Selain itu, perempuan juga mengalami ketidakadilan gender lainnya seperti subordinasi atau anggapan bahwa perempuan tidak penting dalam pengambilan keputusan politik, kekerasan (violence), hingga pelabelan negatif atau stereotipe (Derana, 2016).  Di era emansipasi saat ini, semua ketidakadilan gender tersebut harus mulai kita hilangkan ya Sobat. 

Budaya patriarki atau memandang laki-laki sebagai pusat otoritas dan kekuasaan di berbagai aspek kehidupan, harus perlahan dihilangkan. Hal ini dapat dilakukan dengan memandang gender sebagai sesuatu yang tidak kaku sehingga dapat memberikan kesempatan dan akses yang setara tanpa memandang gender, serta dapat tercipta keadilan dalam pembagian kerja antara perempuan dan laki-laki (Yayasan BaKTI, 2020). Namun, berbagai peluang dan akses yang didapatkan perempuan saat ini tidak selamanya menjamin perempuan bisa mendapatkan rasa aman secara menyeluruh. Kira-kira kenapa ya Sobat?

Partisipasi Perempuan dan Konsekuensinya pada Keamanan Holistik

Berdasarkan data dari GoodStats (2024), per Februari 2024 Tingkat Partisipasi Angkatan Kerja Perempuan (TPAK) berada di angka 55,41% dan menunjukkan tren peningkatan tiap tahunnya. Artinya, perempuan juga sudah memiliki peluang untuk mengakses pekerjaan, meskipun masih memiliki ketimpangan dengan laki-laki. Perempuan juga aktif berpartisipasi dalam pers atau usaha pengumpulan dan penyiaran berita di Indonesia.
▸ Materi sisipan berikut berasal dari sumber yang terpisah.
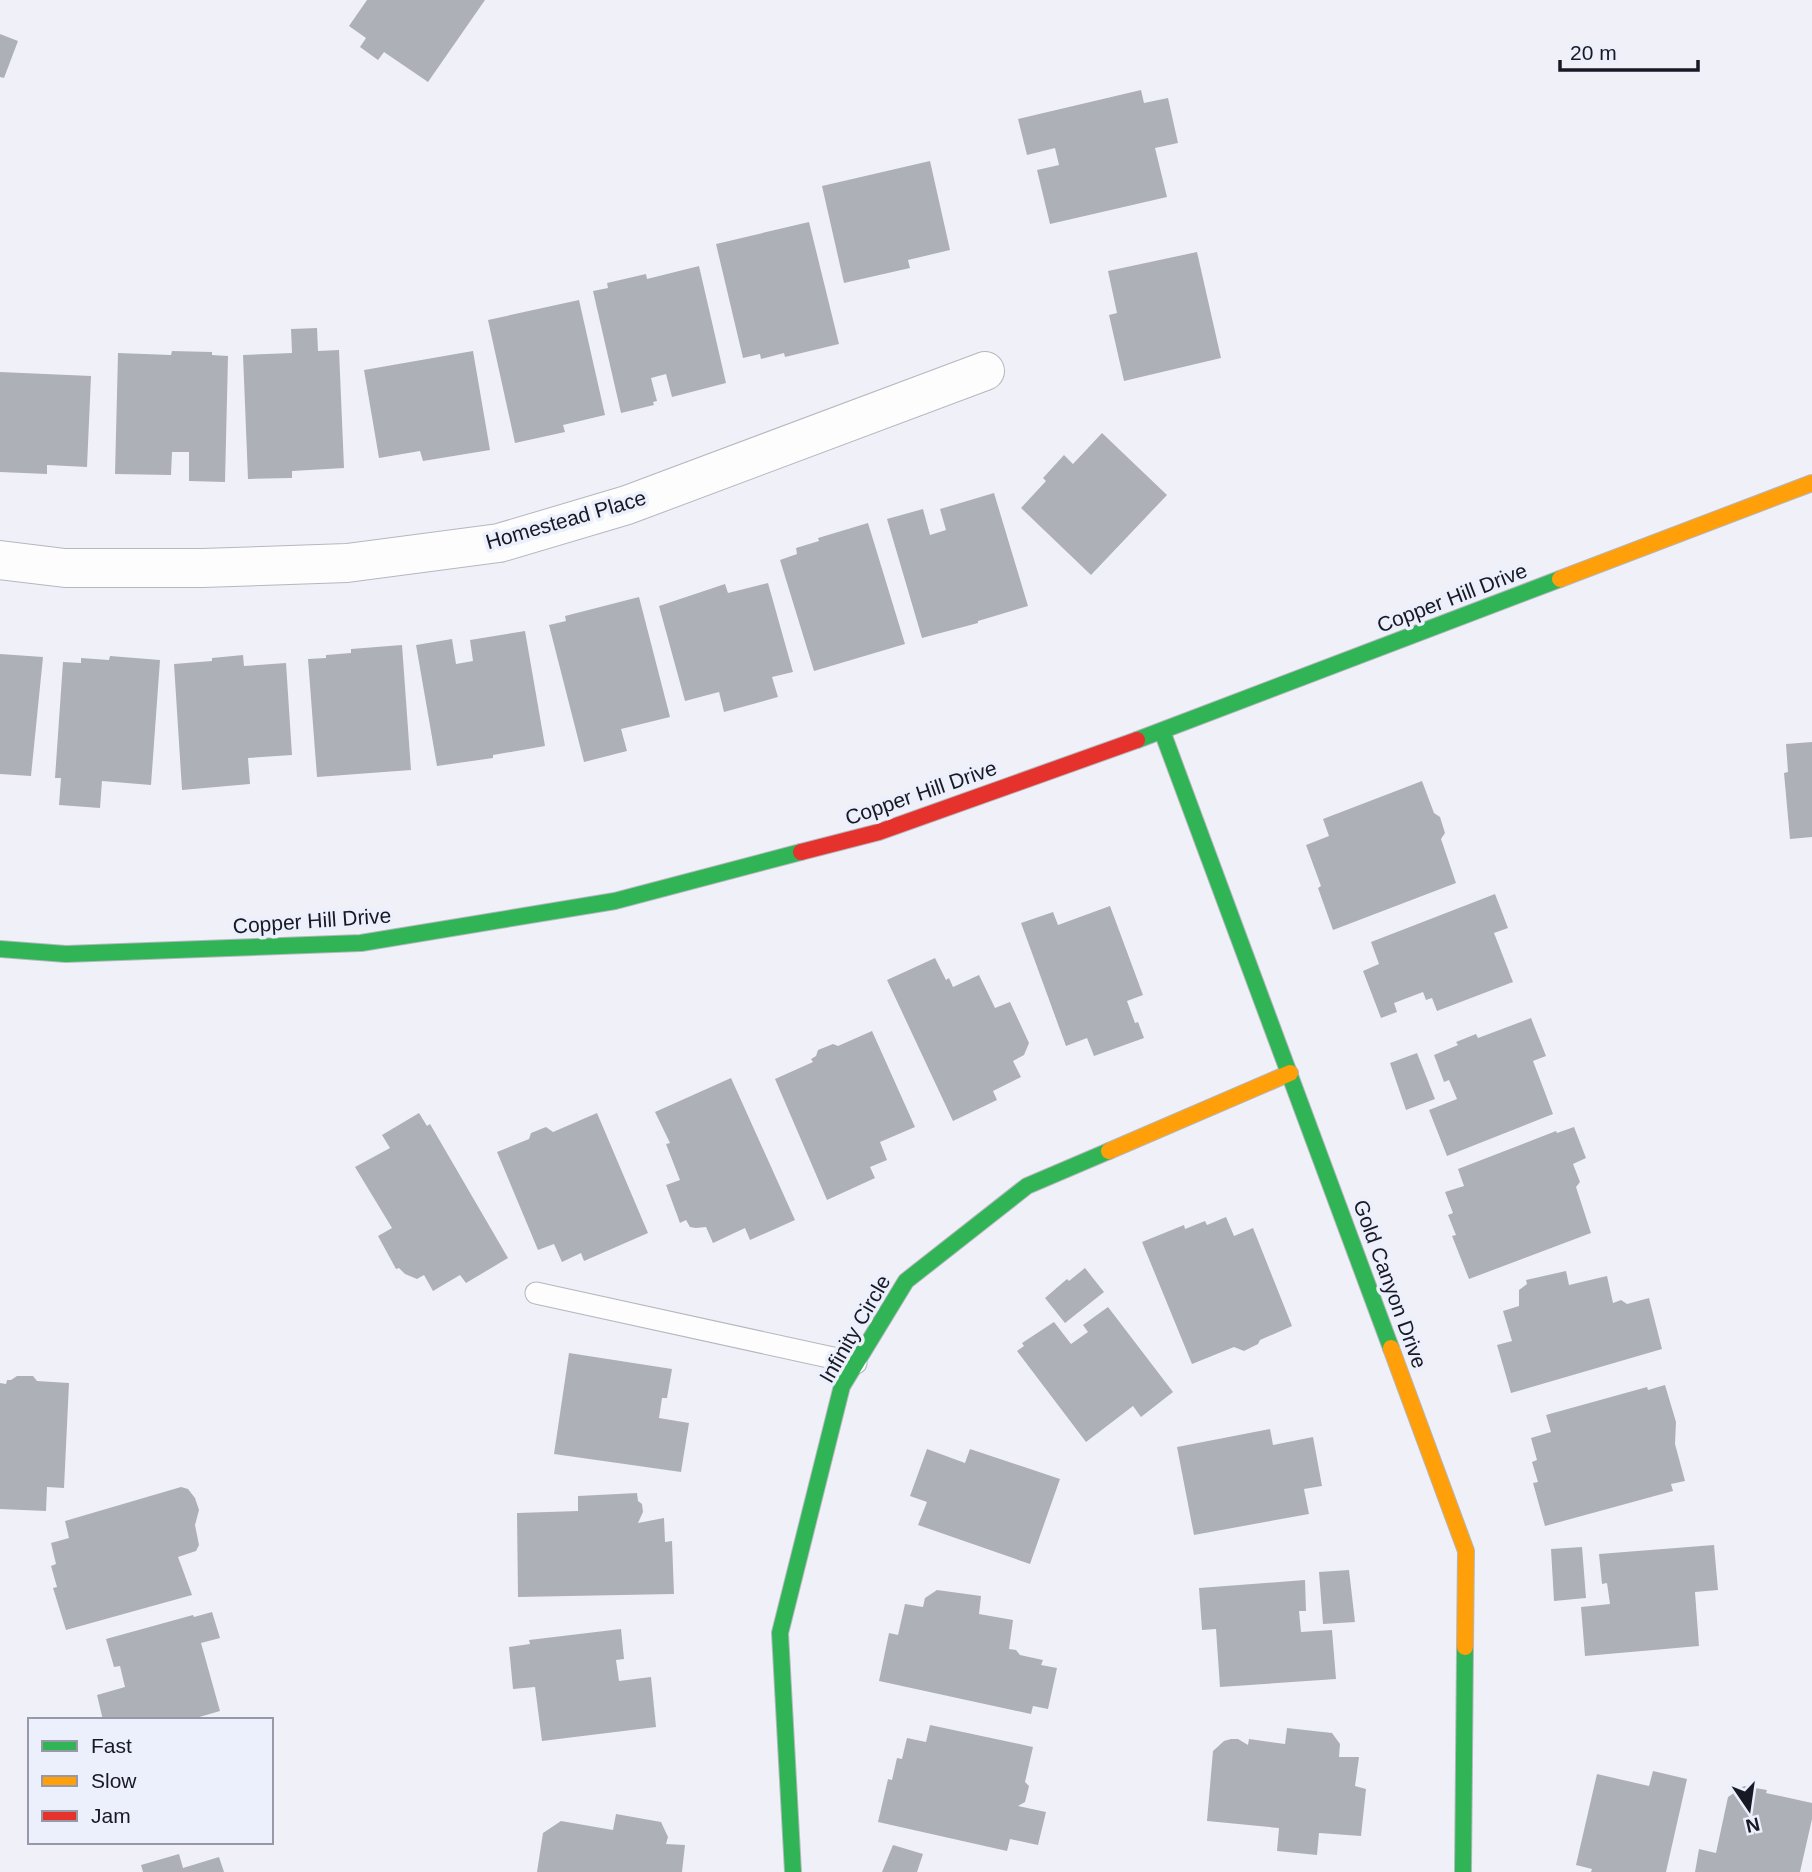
<svg xmlns="http://www.w3.org/2000/svg" width="1812" height="1872" viewBox="0 0 1812 1872" font-family="Arial,sans-serif">
	<rect width="100%" height="100%" fill="#f0f1f8"/>
	<!-- building -->
	<g fill="#aeb0b8">
		<path d="M367,0H485L428,82L384,52L378,60L360,47L366,38L349,26Z"/>
		<path d="M0,34L18,41L4,78L0,77Z"/>
		<path d="M1141,90L1144,103L1168,98L1178,143L1155,148L1167,197L1050,224L1037,170L1059,165L1055,148L1027,155L1018,119Z"/>
		<path d="M930,161L950,250L908,260L910,268L844,283L822,186Z"/>
		<path d="M809,222L839,344L785,357L784,353L761,359L760,354L743,358L716,244Z"/>
		<path d="M1197,252L1221,358L1124,381L1109,315L1117,313L1108,271Z"/>
		<path d="M699,266L726,383L672,397L666,374L651,378L657,401L653,402L654,405L621,413L593,291L608,288L607,283L646,274L647,279Z"/>
		<path d="M579,300L605,415L563,425L565,432L515,443L488,320Z"/>
		<path d="M317,328L318,351L339,350L344,468L292,471V478L248,479L243,355L292,353L291,329Z"/>
		<path d="M172,351L212,352V355L228,356L225,482L189,481V452H172L171,475L115,474L118,353L171,355Z"/>
		<path d="M473,351L490,450L423,461L420,451L379,458L364,370Z"/>
		<path d="M0,372L91,376L87,467L47,465V474L0,472Z"/>
		<path d="M1102,433L1167,495L1091,575L1021,508L1046,481L1043,478L1064,455L1073,464Z"/>
		<path d="M994,493L1028,606L978,621V623L922,638L887,519L923,509L930,535L946,530L940,509Z"/>
		<path d="M868,523L905,644L814,671L780,560L797,554L796,548L819,541L818,538Z"/>
		<path d="M768,583L793,672L772,677L778,697L724,712L719,692L685,701L659,606L725,584L728,593Z"/>
		<path d="M639,597L670,717L621,729L627,751L584,762L549,625L566,621L565,616Z"/>
		<path d="M525,631L545,746L493,755V758L437,766L416,645L452,639L456,664L473,661L470,640Z"/>
		<path d="M402,645L411,770L317,777L308,659L326,658V655L351,653V649Z"/>
		<path d="M0,654L43,657L31,776L0,774Z"/>
		<path d="M243,655L244,666L286,663L292,755L248,758L250,784L182,790L174,664L212,661V658Z"/>
		<path d="M110,656L160,660L151,785L102,781L100,808L59,805L61,778H55L63,662L81,663V658L109,660Z"/>
		<path d="M1812,742V837L1790,839L1784,773L1788,772L1786,744Z"/>
		<path d="M1422,781L1434,813L1440,817L1445,833L1441,839L1456,883L1333,930L1318,888L1321,886L1306,845L1329,836L1323,819Z"/>
		<path d="M1495,894L1508,928L1494,933L1513,982L1437,1011L1432,998L1426,1000L1423,992L1394,1003L1397,1012L1381,1018L1363,971L1379,964L1371,942Z"/>
		<path d="M1110,906L1143,995L1127,1001L1135,1023L1138,1022L1144,1038L1094,1056L1087,1038L1066,1046L1021,923L1053,912L1058,925Z"/>
		<path d="M935,958L946,980L949,978L953,987L979,975L995,1008L1010,1002L1029,1043L1024,1055L1013,1061L1021,1077L993,1091L997,1100L953,1121L887,980Z"/>
		<path d="M1531,1018L1546,1056L1533,1061L1553,1114L1447,1156L1429,1110L1457,1099L1449,1080L1444,1082L1434,1055L1458,1045L1456,1042L1476,1034L1478,1038Z"/>
		<path d="M872,1031L915,1127L880,1142L887,1160L870,1167L875,1178L827,1200L775,1079L813,1062L811,1059L816,1056L818,1050L833,1044L838,1046Z"/>
		<path d="M1417,1053L1435,1099L1406,1110L1390,1063Z"/>
		<path d="M731,1078L795,1220L750,1240L745,1228L713,1243L706,1227L696,1228L690,1227L686,1220L680,1223L666,1185L680,1180L666,1144L670,1143L655,1112Z"/>
		<path d="M419,1113L427,1126L430,1124L508,1258L466,1283L460,1275L433,1291L424,1275L417,1279L405,1274L399,1268L396,1269L378,1236L392,1228L355,1167L390,1148L382,1135Z"/>
		<path d="M597,1113L648,1233L584,1261L581,1253L562,1262L554,1244L538,1250L497,1152L529,1139L531,1133L546,1127L553,1132Z"/>
		<path d="M1574,1127L1586,1158L1573,1164L1580,1182L1576,1187L1591,1233L1469,1279L1452,1236L1456,1235L1448,1215L1453,1213L1445,1192L1464,1186L1458,1169L1556,1131L1557,1133Z"/>
		<path d="M1226,1217L1234,1236L1253,1228L1292,1326L1260,1340L1258,1344L1244,1351L1234,1347L1192,1364L1142,1242L1184,1225L1185,1229L1205,1221L1207,1225Z"/>
		<path d="M1085,1268L1104,1292L1065,1323L1045,1298L1067,1279L1069,1281Z"/>
		<path d="M1566,1271L1569,1285L1607,1276L1613,1303L1621,1300L1627,1304L1649,1298L1662,1349L1511,1393L1497,1345L1512,1341L1503,1311L1519,1306V1290L1527,1284L1526,1280Z"/>
		<path d="M1108,1307L1173,1392L1141,1417L1133,1406L1086,1442L1017,1351L1024,1346L1022,1343L1054,1322L1071,1344L1088,1332L1083,1325Z"/>
		<path d="M569,1353L672,1369L667,1398H662L659,1418L689,1423L681,1472L554,1454Z"/>
		<path d="M17,1376H33L37,1381L69,1383L64,1488L47,1487L46,1511L0,1509V1383L6,1384L7,1380H11Z"/>
		<path d="M1665,1385L1676,1422L1675,1444L1685,1481L1671,1484L1673,1491L1545,1526L1533,1483L1538,1482L1532,1462L1537,1460L1531,1438L1551,1432L1546,1415L1647,1387L1648,1390Z"/>
		<path d="M1270,1429L1273,1445L1313,1437L1322,1486L1304,1489L1309,1514L1194,1535L1177,1447Z"/>
		<path d="M927,1449L965,1463L970,1449L1060,1479L1030,1564L918,1525L927,1502L910,1496Z"/>
		<path d="M181,1487L188,1489L195,1498L199,1510L195,1525L199,1545L196,1551L178,1557L192,1595L66,1630L53,1588L57,1587L51,1566L56,1564L51,1543L69,1538L65,1521Z"/>
		<path d="M637,1493L638,1501L642,1504L643,1512L638,1523L664,1518L665,1542L672,1541L674,1594L518,1597L517,1513L578,1511V1496Z"/>
		<path d="M1714,1545L1718,1590L1695,1592L1699,1646L1585,1656L1581,1607L1610,1604L1607,1583L1602,1584L1599,1554Z"/>
		<path d="M1582,1547L1586,1598L1554,1601L1551,1549Z"/>
		<path d="M1349,1570L1355,1622L1323,1624L1319,1572Z"/>
		<path d="M1305,1580L1306,1611H1299L1301,1632L1332,1630L1336,1679L1220,1687L1216,1629L1202,1630L1199,1588Z"/>
		<path d="M937,1590L981,1596L979,1614L1013,1620L1009,1649L1016,1650L1020,1655L1043,1660L1041,1665L1057,1668L1048,1709L1033,1706L1031,1714L879,1681L889,1633L898,1635L905,1604L923,1607L925,1598Z"/>
		<path d="M212,1612L220,1638L201,1643L220,1711L189,1720H103L97,1695L125,1687L120,1666L114,1667L106,1639L193,1615L194,1617Z"/>
		<path d="M621,1629L624,1659L616,1660L619,1681L651,1677L656,1727L542,1741L535,1687L513,1689L509,1647L530,1644L529,1640Z"/>
		<path d="M930,1725L1033,1747L1025,1782L1029,1786L1025,1802L1018,1806L1046,1812L1038,1845L1010,1839L1007,1851L878,1822L888,1779L892,1780L897,1758L902,1759L907,1738L926,1742Z"/>
		<path d="M1287,1728L1332,1733L1340,1744L1339,1757H1359L1355,1786L1366,1789L1361,1836L1319,1833L1317,1855L1277,1851L1279,1828L1207,1821L1213,1751L1224,1741L1231,1739H1238L1248,1745L1249,1739L1285,1744Z"/>
		<path d="M1653,1771L1687,1779L1666,1872H1591L1592,1869L1576,1865L1597,1774L1649,1786Z"/>
		<path d="M1744,1786L1767,1790L1766,1793L1812,1803V1819L1800,1872H1695L1699,1849L1716,1853L1728,1797Z"/>
		<path d="M616,1814L661,1822L668,1837L666,1844L685,1845L682,1872H537L543,1833L561,1821L613,1830Z"/>
		<path d="M893,1845L923,1854L917,1872H882Z"/>
		<path d="M179,1854L183,1868L219,1857L224,1872H143L141,1865Z"/>
	</g>
	<g fill="none" stroke-linecap="round" stroke-linejoin="round">
		<!-- lane casing -->
		<g stroke="#b5b7bf" stroke-width="23">
			<path id="lane" d="M536,1293L856,1363"/>
		</g>
		<!-- street casing -->
		<g stroke="#b5b7bf" stroke-width="40">
			<path id="street" d="M0,560L65,568H202L347,563L499,543L627,505L985,371"/>
		</g>
		<!-- fast casing -->
		<g stroke="#b5b7bf" stroke-width="18">
			<g id="fast">
				<path d="M1162,731L1391,1348"/>
				<path d="M1137,740L1560,579"/>
				<path d="M0,949L66,954L361,943L615,901L801,852"/>
				<path d="M793,1872L780,1633L842,1386L906,1281L1027,1186L1109,1151"/>
				<path d="M1463,1872L1465,1647"/>
			</g>
		</g>
		<!-- slow casing -->
		<g stroke="#b5b7bf" stroke-width="18">
			<g id="slow">
				<path d="M1560,579L1812,483"/>
				<path d="M1109,1151L1290,1073"/>
				<path d="M1391,1348L1466,1551L1465,1647"/>
			</g>
		</g>
		<!-- jam casing -->
		<g stroke="#b5b7bf" stroke-width="18">
			<path id="jam" d="M801,852L879,832L1137,740"/>
		</g>
		<!-- lane -->
		<use href="#lane" stroke="#fdfdfe" stroke-width="21"/>
		<!-- street -->
		<use href="#street" stroke="#fdfdfe" stroke-width="38"/>
		<!-- fast -->
		<use href="#fast" stroke="#30b455" stroke-width="16"/>
		<!-- slow -->
		<use href="#slow" stroke="#ff9f0a" stroke-width="16"/>
		<!-- jam -->
		<use href="#jam" stroke="#e5322d" stroke-width="16"/>
	</g>
	<g text-anchor="middle" stroke-width="7" stroke-linejoin="round" paint-order="stroke">
		<!-- street labels -->
		<g font-size="21" fill="#171924" stroke="#eceffc">
			<text transform="translate(566 520) rotate(-16)" y="7">Homestead Place</text>
			<text transform="translate(1452 598) rotate(-21)" y="7">Copper Hill Drive</text>
			<text transform="translate(921 793) rotate(-19)" y="7">Copper Hill Drive</text>
			<text transform="translate(312 921) rotate(-4)" y="7">Copper Hill Drive</text>
			<text transform="translate(1390 1284) rotate(70)" y="7">Gold Canyon Drive</text>
			<text transform="translate(855 1329) rotate(-60)" y="7">Infinity Circle</text>
		</g>
	</g>
	<!-- legend -->
	<rect x="28" y="1718" width="245" height="126" fill="#eceffc" stroke="#9799a6" stroke-width="2"/>
	<rect x="42" y="1741" width="35" height="10" fill="#30b455" stroke="#9799a6" stroke-width="2"/>
	<text x="91" y="1753" font-size="21" fill="#171924">Fast</text>
	<rect x="42" y="1776" width="35" height="10" fill="#ff9f0a" stroke="#9799a6" stroke-width="2"/>
	<text x="91" y="1788" font-size="21" fill="#171924">Slow</text>
	<rect x="42" y="1811" width="35" height="10" fill="#e5322d" stroke="#9799a6" stroke-width="2"/>
	<text x="91" y="1823" font-size="21" fill="#171924">Jam</text>
	<!-- north arrow -->
	<g transform="translate(1749 1809) rotate(167)" stroke="#eceffc" stroke-width="5" paint-order="stroke">
	<path d="M0-5L12 26L0 18L-12 26Z" fill="#171924"/>
	<text y="-10" font-size="19" font-weight="bold" text-anchor="middle" fill="#171924">N</text>
	</g>
	<!-- scale -->
	<path d="M1560 60v10h138v-10" fill="none" stroke="#171924" stroke-width="3.5"/>
	<text x="1570" y="60" font-size="21" fill="#171924" stroke="#eceffc" stroke-width="5" paint-order="stroke">20 m</text>
</svg>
Dilansir dari Bandung Bergerak (2025) sebanyak 20% jurnalis di Indonesia adalah perempuan.

Selain itu, Indonesia.go.id (2023) menyebutkan bahwa dari hasil Survei Indeks Literasi Digital Nasional 2021 menunjukkan persentase pengguna internet dengan jenis kelamin perempuan mencapai angka 56,6%, lebih tinggi daripada laki-laki. Partisipasi perempuan dalam berbagai aspek ini harus didukung oleh ruang aman agar perempuan dapat mengekspresikan diri dengan bebas, tanpa takut pada ancaman, pelecehan, dan kekerasan. 

Ancaman Keamanan Holistik pada Perempuan

Sumber : Diolah dari Komnas Perempuan (2025)

Namun, pada realitanya hal ini belum tercapai. Berdasarkan data Catatan Tahunan (CATAHU) yang merupakan gabungan data kasus kekerasan terhadap perempuan yang diterima oleh Komnas Perempuan, LSM, dan pemerintah, pada tahun 2024 tercatat 445.502 kasus kekerasan terhadap perempuan. Jumlah ini mengalami peningkatan sejumlah 43.527 kasus atau sekitar 9,77% dibandingkan tahun 2023 (401.975 kasus). 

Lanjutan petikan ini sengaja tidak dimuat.